## EXTRACT TO READ
____

Edward Bernays and the Century of the Selfie

On March 25, 2015 Professor Stuart Ewen discussed why Edward Bernays’ theories on public persuasion — 20 years after his death — continue to live on.

In 1928, Edward Bernays described the public relations counsel as someone who could bring public opinion in line with the interests and goals of leaders in business and government. The role of the publicist, Bernays believed, was to understand the mental life of the masses and use that understanding to efficiently manage the workings of democracy.

“The conscious and intelligent manipulation of the organized habits and opinions of the masses is an important element in democratic society.... In almost every act of our daily lives, whether in the sphere of politics or business, in our social conduct or our ethical thinking, we are dominated by the relatively small number of persons... who understand the mental processes and social patterns of the masses. It is they who pull the wires which control the public mind.”

____

## DATASET SECTION
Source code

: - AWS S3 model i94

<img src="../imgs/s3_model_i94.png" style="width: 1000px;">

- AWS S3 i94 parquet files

____

## WHAT THE TASK ASKS
Output the passage on Edward Bernays and public persuasion between "On March 25, 2015" and "workings of democracy.", inclusive, copying it exactly.

## ANSWER SECTION
On March 25, 2015 Professor Stuart Ewen discussed why Edward Bernays’ theories on public persuasion — 20 years after his death — continue to live on.

In 1928, Edward Bernays described the public relations counsel as someone who could bring public opinion in line with the interests and goals of leaders in business and government. The role of the publicist, Bernays believed, was to understand the mental life of the masses and use that understanding to efficiently manage the workings of democracy.